Write out the material below again, changing every "practical lesson" to "lab session" and keeping everything else the same. Leave the pictures out of your answer.

[SUPPLIED INFORMATION — start]

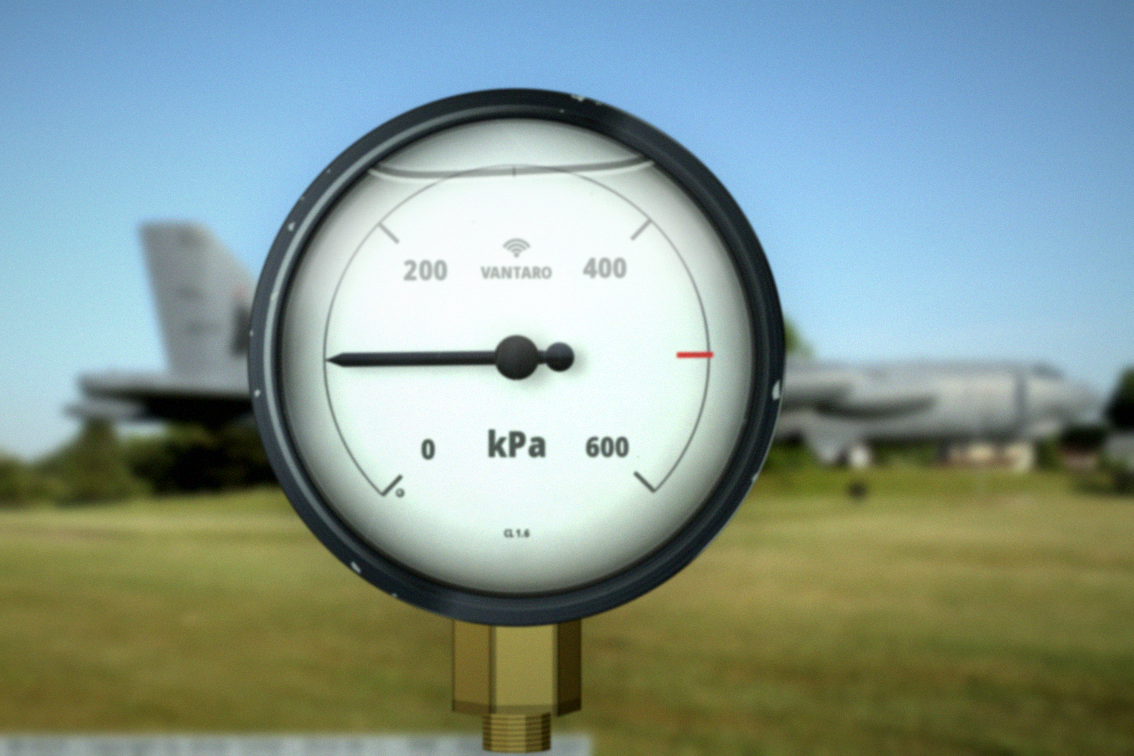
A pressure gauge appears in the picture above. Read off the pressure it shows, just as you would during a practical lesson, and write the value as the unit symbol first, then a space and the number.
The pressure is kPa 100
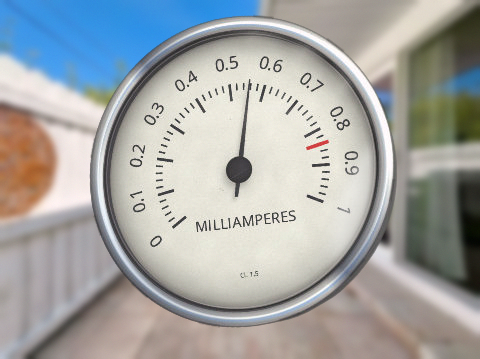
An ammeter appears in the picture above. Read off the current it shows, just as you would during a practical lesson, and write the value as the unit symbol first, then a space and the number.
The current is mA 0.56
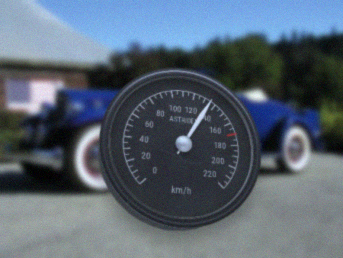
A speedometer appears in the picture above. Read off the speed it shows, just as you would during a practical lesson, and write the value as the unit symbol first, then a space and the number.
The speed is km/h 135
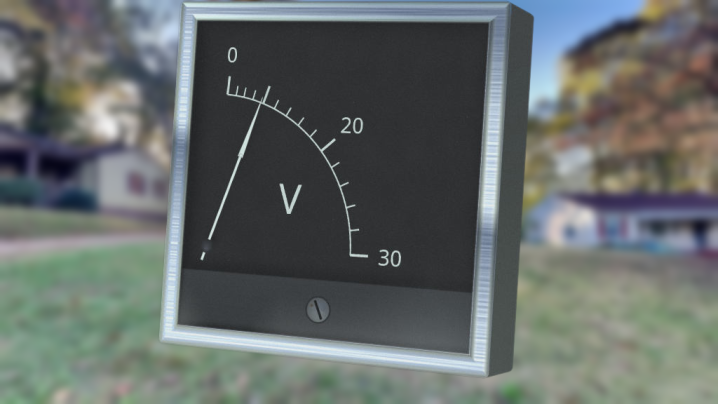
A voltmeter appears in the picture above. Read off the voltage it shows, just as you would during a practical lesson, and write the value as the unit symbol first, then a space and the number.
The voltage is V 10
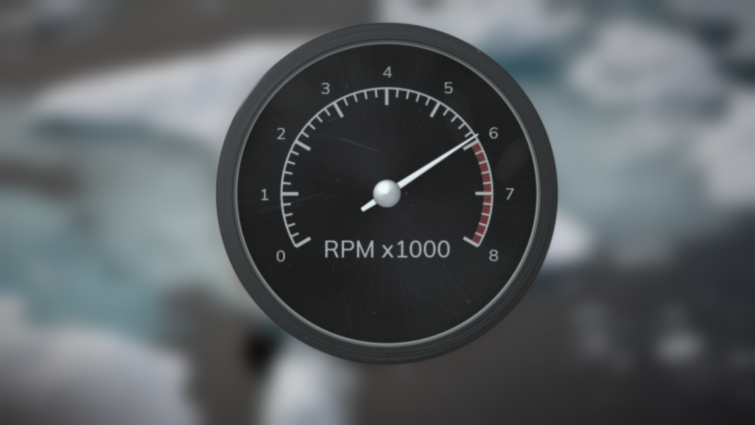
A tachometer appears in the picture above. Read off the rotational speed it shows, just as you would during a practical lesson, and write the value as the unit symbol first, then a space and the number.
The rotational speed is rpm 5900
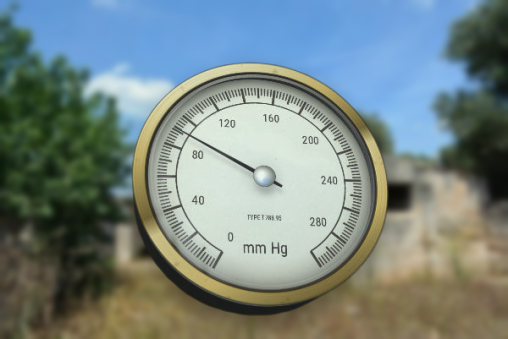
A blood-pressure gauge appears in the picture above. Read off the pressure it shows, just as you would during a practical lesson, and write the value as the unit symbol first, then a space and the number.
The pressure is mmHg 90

[SUPPLIED INFORMATION — finish]

» EXERCISE RESULT:
A pressure gauge appears in the picture above. Read off the pressure it shows, just as you would during a lab session, and write the value as the unit symbol first, then a space and the number.
The pressure is kPa 100
An ammeter appears in the picture above. Read off the current it shows, just as you would during a lab session, and write the value as the unit symbol first, then a space and the number.
The current is mA 0.56
A speedometer appears in the picture above. Read off the speed it shows, just as you would during a lab session, and write the value as the unit symbol first, then a space and the number.
The speed is km/h 135
A voltmeter appears in the picture above. Read off the voltage it shows, just as you would during a lab session, and write the value as the unit symbol first, then a space and the number.
The voltage is V 10
A tachometer appears in the picture above. Read off the rotational speed it shows, just as you would during a lab session, and write the value as the unit symbol first, then a space and the number.
The rotational speed is rpm 5900
A blood-pressure gauge appears in the picture above. Read off the pressure it shows, just as you would during a lab session, and write the value as the unit symbol first, then a space and the number.
The pressure is mmHg 90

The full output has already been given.